En outre, j'ai été intéressé, lors d'un débat à Séoul, par la réaction des Russes au projet des Routes de la Soie devant des diplomates chinois de très haut niveau et leur dépit de ne pas avoir été approchés par Pékin à ce sujet. Cette démarche m'a semblé consister en la reprise d'une initiative américaine, dont l'origine incombe à M. Frederik Starr et à un centre de recherches situé à Washington et qui visait à structurer durablement l'ensemble des accords logistiques douaniers, difficilement conclus avec les pays d'Asie centrale, afin d'évacuer le matériel militaire lourd d'Afghanistan. Cette idée de « New Silk Road » avait été émise en son temps par Mme Hillary Clinton. A l'origine américaine, cette idée a ainsi été reprise par le président chinois dans l'Université Lev Gumilyov d'Astana dès 2013. Pourquoi Astana, au Kazakhstan ? Car le Président Nazarbayev est le grand penseur d'une conception moderne de l'Eurasie.

Il nous faut donc réfléchir sur la dimension terrestre de la mondialisation qui n'est pas seulement un phénomène maritime. La Chine n'est pas une thalassocratie : davantage Sparte qu'Athènes, sa pensée stratégique est d'abord continentale depuis des siècles, ayant conclu en l'absence de menace en provenance du Sud, c'est à dire de la mer. Cette pensée continue à débattre entre la terre et la mer, comme en témoigne le huitième Livre blanc de la défense chinoise, qui parle du « Fil de soie ».

Pour être en équilibre, il faut, en chi gong, avoir un fil de soie jusqu'au ciel et les pieds sur terre. Telle est la démarche et le concept chinois « Yidai-Yilu » - une route, une ceinture - peut se traduire de diverses manières en langue anglaise. Il s'agit de la grande affaire du président actuel. C'est d'ailleurs la première fois qu'un dirigeant chinois met en avant deux concepts : l'un à usage interne - le « rêve chinois » consistant à atteindre la « moyenne aisance » d'ici à 2049 - et l'autre à usage externe - « Les Routes de la Soie ». C'est un projet géographique de connectivité généralisée - ce terme de connectivité étant très usité en Chine - à partir d'une construction idéographique tout à fait intéressante : cette connectivité dépasse le digital.

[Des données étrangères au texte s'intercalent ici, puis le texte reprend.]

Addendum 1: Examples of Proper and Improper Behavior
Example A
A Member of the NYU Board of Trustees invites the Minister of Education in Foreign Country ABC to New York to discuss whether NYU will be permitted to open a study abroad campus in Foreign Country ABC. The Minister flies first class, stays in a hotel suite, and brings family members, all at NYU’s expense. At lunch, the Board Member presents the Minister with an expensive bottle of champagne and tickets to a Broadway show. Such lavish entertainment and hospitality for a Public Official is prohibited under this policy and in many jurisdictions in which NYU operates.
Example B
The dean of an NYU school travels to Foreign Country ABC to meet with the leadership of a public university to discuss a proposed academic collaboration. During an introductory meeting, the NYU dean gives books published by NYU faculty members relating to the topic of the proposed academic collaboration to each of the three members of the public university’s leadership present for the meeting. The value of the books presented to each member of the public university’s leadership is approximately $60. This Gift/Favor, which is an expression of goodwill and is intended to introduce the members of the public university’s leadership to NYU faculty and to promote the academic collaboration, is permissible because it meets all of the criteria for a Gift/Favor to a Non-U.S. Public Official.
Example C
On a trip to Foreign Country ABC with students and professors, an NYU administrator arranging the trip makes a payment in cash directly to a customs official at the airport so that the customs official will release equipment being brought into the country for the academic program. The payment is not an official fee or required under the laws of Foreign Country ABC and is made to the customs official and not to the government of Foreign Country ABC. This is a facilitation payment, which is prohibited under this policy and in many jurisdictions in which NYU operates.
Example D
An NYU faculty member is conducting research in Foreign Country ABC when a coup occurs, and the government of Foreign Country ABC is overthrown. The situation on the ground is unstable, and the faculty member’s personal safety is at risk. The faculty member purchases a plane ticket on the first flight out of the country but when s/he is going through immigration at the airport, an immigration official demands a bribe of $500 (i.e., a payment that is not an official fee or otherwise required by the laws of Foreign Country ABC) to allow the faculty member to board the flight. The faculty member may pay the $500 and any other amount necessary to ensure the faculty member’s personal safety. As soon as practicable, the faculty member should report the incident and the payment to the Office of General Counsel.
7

Cet impératif de connectivité généralisée conduit également à désenclaver le grand ouest chinois en développant la coopération transfrontalière avec les pays voisins, notamment pour asseoir la sécurité. Il conduit également à englober les projets des autres, à savoir le projet transmongolien, la route de l'Ambre entre la Baltique et la Mer noire, les projets européens d'aménagement du corridor de Morava-Vardar situé dans les Balkans. Pour preuve, le financement du TGV Belgrade-Budapest est sous financement chinois. De même, la société chinoise Cosco a loué pour quatre-vingt-dix-neuf-ans le port de containers du Pirée et bientôt une alliance se nouera entre les Slovènes et les Italiens, afin de mettre en valeur les ports de l'Adriatique qui représenteront autant de débouchés pour les cargos chinois qui transiteront par le Canal de Suez. Ainsi, les cargos chinois relieront Trieste en huit jours de moins qu'Anvers. Il nous faudra être vigilant quant à notre façade de la Manche allant depuis Dunkerque jusqu'au Havre. La concurrence maritime de ce projet d'abord continental est extrêmement forte et sérieuse pour les rentes constituées en Manche et en Mer du Nord.

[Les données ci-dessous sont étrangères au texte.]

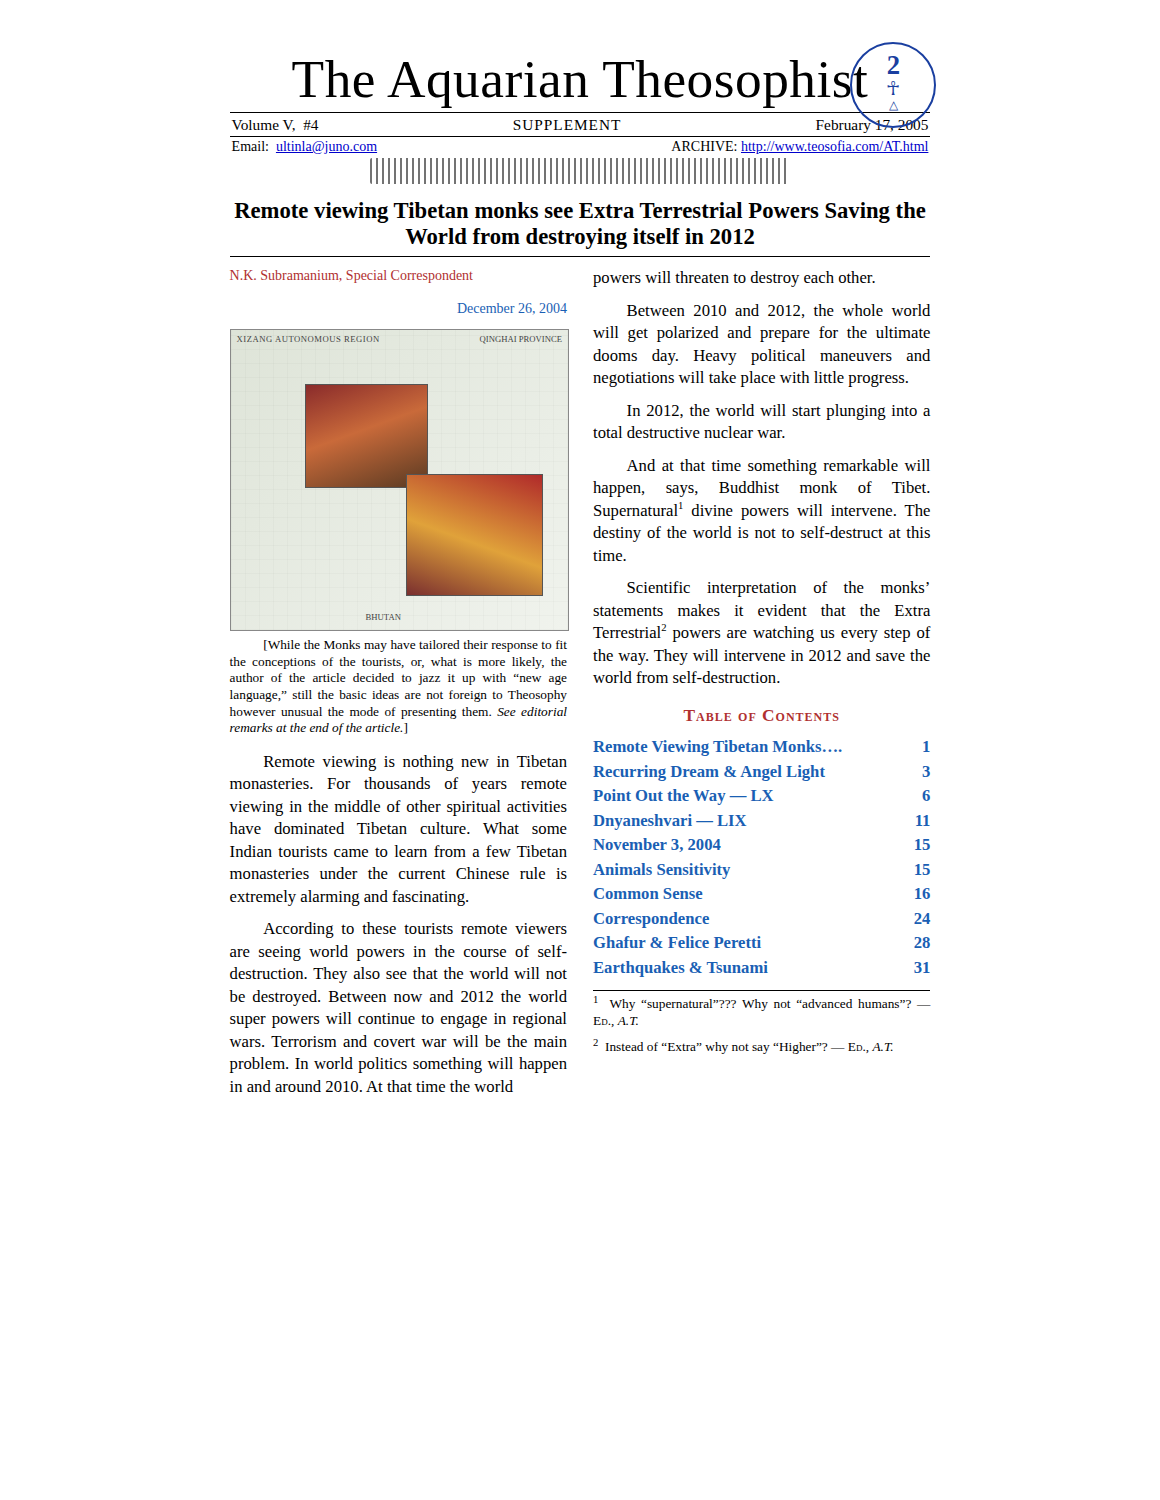2 ☥ △
The Aquarian Theosophist
Volume V, #4 SUPPLEMENT February 17, 2005
Email: ultinla@juno.com ARCHIVE: http://www.teosofia.com/AT.html
Remote viewing Tibetan monks see Extra Terrestrial Powers Saving the World from destroying itself in 2012
N.K. Subramanium, Special Correspondent
December 26, 2004
XIZANG AUTONOMOUS REGION QINGHAI PROVINCE BHUTAN
[While the Monks may have tailored their response to fit the conceptions of the tourists, or, what is more likely, the author of the article decided to jazz it up with “new age language,” still the basic ideas are not foreign to Theosophy however unusual the mode of presenting them. See editorial remarks at the end of the article.]
Remote viewing is nothing new in Tibetan monasteries. For thousands of years remote viewing in the middle of other spiritual activities have dominated Tibetan culture. What some Indian tourists came to learn from a few Tibetan monasteries under the current Chinese rule is extremely alarming and fascinating.
According to these tourists remote viewers are seeing world powers in the course of self-destruction. They also see that the world will not be destroyed. Between now and 2012 the world super powers will continue to engage in regional wars. Terrorism and covert war will be the main problem. In world politics something will happen in and around 2010. At that time the world
powers will threaten to destroy each other.
Between 2010 and 2012, the whole world will get polarized and prepare for the ultimate dooms day. Heavy political maneuvers and negotiations will take place with little progress.
In 2012, the world will start plunging into a total destructive nuclear war.
And at that time something remarkable will happen, says, Buddhist monk of Tibet. Supernatural1 divine powers will intervene. The destiny of the world is not to self-destruct at this time.
Scientific interpretation of the monks’ statements makes it evident that the Extra Terrestrial2 powers are watching us every step of the way. They will intervene in 2012 and save the world from self-destruction.
Table of Contents
| Remote Viewing Tibetan Monks…. | 1 |
| Recurring Dream & Angel Light | 3 |
| Point Out the Way — LX | 6 |
| Dnyaneshvari — LIX | 11 |
| November 3, 2004 | 15 |
| Animals Sensitivity | 15 |
| Common Sense | 16 |
| Correspondence | 24 |
| Ghafur & Felice Peretti | 28 |
| Earthquakes & Tsunami | 31 |
1 Why “supernatural”??? Why not “advanced humans”? — Ed., A.T.
2 Instead of “Extra” why not say “Higher”? — Ed., A.T.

Ce projet est porté au plus haut niveau politique : MM. Zhang Gaoli, premier vice-Premier ministre et membre du comité permanent du bureau politique, Yang Jiechi, conseiller d'État, ancien ministre des Affaires étrangères et membre du même comité, Wang Yang, troisième vice-Premier ministre, Wang Huning, directeur du Centre de recherche politique du Parti communiste chinois et théoricien du « rêve chinois» et, enfin, Ou Xiaoli, en charge du développement de l'Ouest à la puissante Commission nationale du développement et de la réforme à l'origine de la publication du plan d'action de mai 2015.

L'idée de la stratégie chinoise est reprise au chapitre 51 du Treizième plan quinquennal et les choses se précisent progressivement. Il me semble que la Route de la soie est avant tout un label et une thématique porteuse pour les projets universitaires en Chine. Ses financements s'élèveraient jusqu'à 900 milliards de dollars. En outre, ce chantier se présente comme géoéconomique.

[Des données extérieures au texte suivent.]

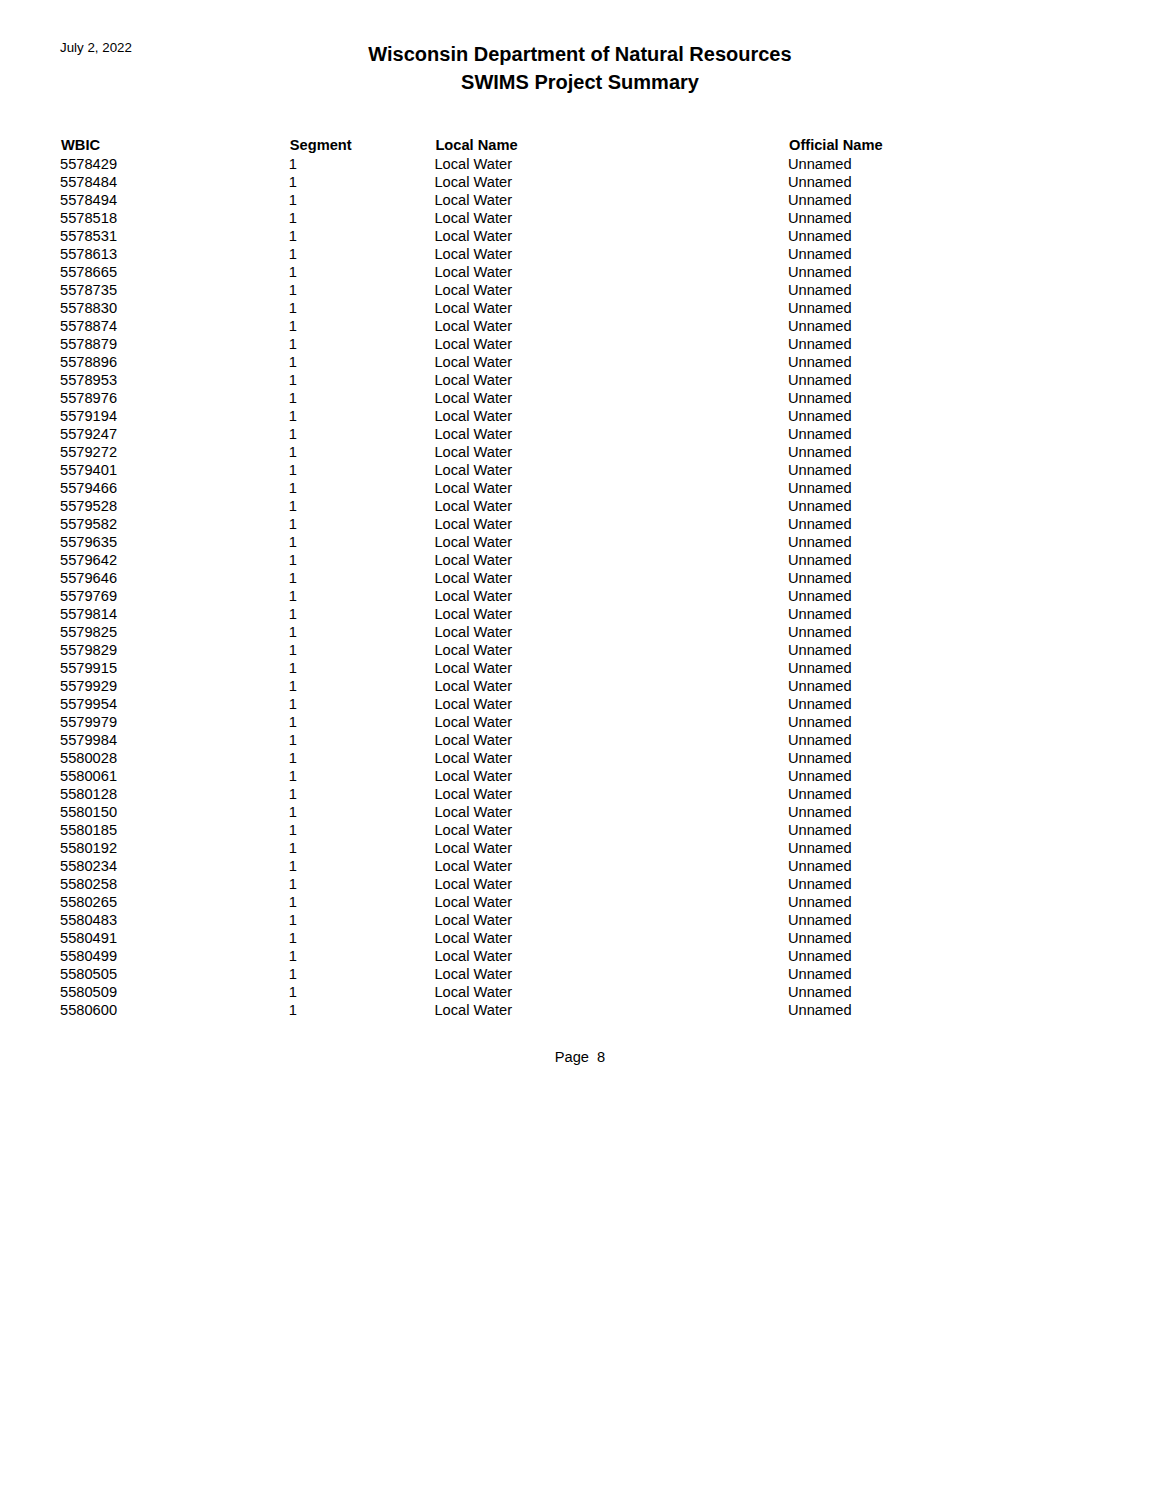July 2, 2022
Wisconsin Department of Natural Resources
SWIMS Project Summary
| WBIC | Segment | Local Name | Official Name |
| --- | --- | --- | --- |
| 5578429 | 1 | Local Water | Unnamed |
| 5578484 | 1 | Local Water | Unnamed |
| 5578494 | 1 | Local Water | Unnamed |
| 5578518 | 1 | Local Water | Unnamed |
| 5578531 | 1 | Local Water | Unnamed |
| 5578613 | 1 | Local Water | Unnamed |
| 5578665 | 1 | Local Water | Unnamed |
| 5578735 | 1 | Local Water | Unnamed |
| 5578830 | 1 | Local Water | Unnamed |
| 5578874 | 1 | Local Water | Unnamed |
| 5578879 | 1 | Local Water | Unnamed |
| 5578896 | 1 | Local Water | Unnamed |
| 5578953 | 1 | Local Water | Unnamed |
| 5578976 | 1 | Local Water | Unnamed |
| 5579194 | 1 | Local Water | Unnamed |
| 5579247 | 1 | Local Water | Unnamed |
| 5579272 | 1 | Local Water | Unnamed |
| 5579401 | 1 | Local Water | Unnamed |
| 5579466 | 1 | Local Water | Unnamed |
| 5579528 | 1 | Local Water | Unnamed |
| 5579582 | 1 | Local Water | Unnamed |
| 5579635 | 1 | Local Water | Unnamed |
| 5579642 | 1 | Local Water | Unnamed |
| 5579646 | 1 | Local Water | Unnamed |
| 5579769 | 1 | Local Water | Unnamed |
| 5579814 | 1 | Local Water | Unnamed |
| 5579825 | 1 | Local Water | Unnamed |
| 5579829 | 1 | Local Water | Unnamed |
| 5579915 | 1 | Local Water | Unnamed |
| 5579929 | 1 | Local Water | Unnamed |
| 5579954 | 1 | Local Water | Unnamed |
| 5579979 | 1 | Local Water | Unnamed |
| 5579984 | 1 | Local Water | Unnamed |
| 5580028 | 1 | Local Water | Unnamed |
| 5580061 | 1 | Local Water | Unnamed |
| 5580128 | 1 | Local Water | Unnamed |
| 5580150 | 1 | Local Water | Unnamed |
| 5580185 | 1 | Local Water | Unnamed |
| 5580192 | 1 | Local Water | Unnamed |
| 5580234 | 1 | Local Water | Unnamed |
| 5580258 | 1 | Local Water | Unnamed |
| 5580265 | 1 | Local Water | Unnamed |
| 5580483 | 1 | Local Water | Unnamed |
| 5580491 | 1 | Local Water | Unnamed |
| 5580499 | 1 | Local Water | Unnamed |
| 5580505 | 1 | Local Water | Unnamed |
| 5580509 | 1 | Local Water | Unnamed |
| 5580600 | 1 | Local Water | Unnamed |
Page 8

D'un point de vue terrestre, il s'agit pour l'essentiel d'investir dans les infrastructures, soit en Asie centrale, en Europe du Sud-Est, en Asie du Sud - en privilégiant l'allié pakistanais contre l'Inde - et en Asie du Sud-Est, dont le maillon faible demeure le Laos et avec comme critère le contournement du Vietnam. Il cherche également à laisser de côté l'Inde et à jouer la carte birmane où les Américains ont une relative avance. Le déploiement de cette stratégie sera cependant plus compliqué en Iran et en Turquie. Ce sont des projets d'infrastructures : le port de Gwadar, sur l'Océan indien, qui est relié directement au Tibet occidental et au Xinjiang, avec des investissements massifs s'inscrit dans un plan plus global en faveur du Pakistan d'un montant de 46 milliards de dollars. La sécurité y reste un problème : il faut déployer quelque treize mille soldats pakistanais à Gwadar. Le Laos est évidemment en plein équipement et il faut faire face à la concurrence du Japon et de la Corée du Sud, ainsi que de l'Europe et l'ensemble des acteurs asiatiques de la Banque asiatique de développement. La situation du Pakistan est tout à fait spectaculaire et l'alliance entre ce pays et la Chine s'avère durable, en dépit des nombreuses contradictions politiques, comme l'islamisme radical. Comme vous le savez sans doute, les Chinois ont organisé à plusieurs reprises des réunions discrètes à Pékin avec les dirigeants talibans, à l'instar des réunions qui ont eu lieu en Russie et aux Etats-Unis. Les Talibans semblent avoir ainsi un peu évolué sur diverses questions, telle que l'alphabétisation des jeunes filles, et être considérés différemment que par le passé.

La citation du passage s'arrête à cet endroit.